══ Data shown ══

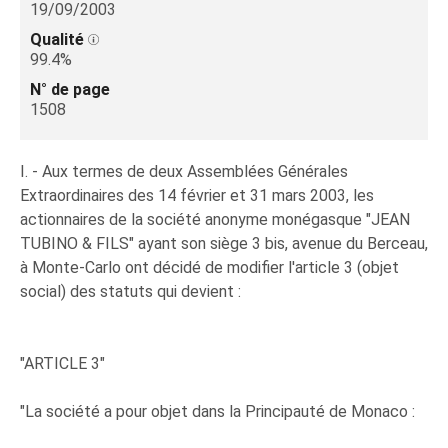
19/09/2003
Qualité
99.4%
N° de page
1508
I. - Aux termes de deux Assemblées Générales
Extraordinaires des 14 février et 31 mars 2003, les
actionnaires de la société anonyme monégasque "JEAN
TUBINO & FILS" ayant son siège 3 bis, avenue du Berceau,
à Monte-Carlo ont décidé de modifier l'article 3 (objet
social) des statuts qui devient :
"ARTICLE 3"
"La société a pour objet dans la Principauté de Monaco :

═══

The task -
If a line in the material above holds "société", copy it.

Solution -
actionnaires de la société anonyme monégasque "JEAN
"La société a pour objet dans la Principauté de Monaco :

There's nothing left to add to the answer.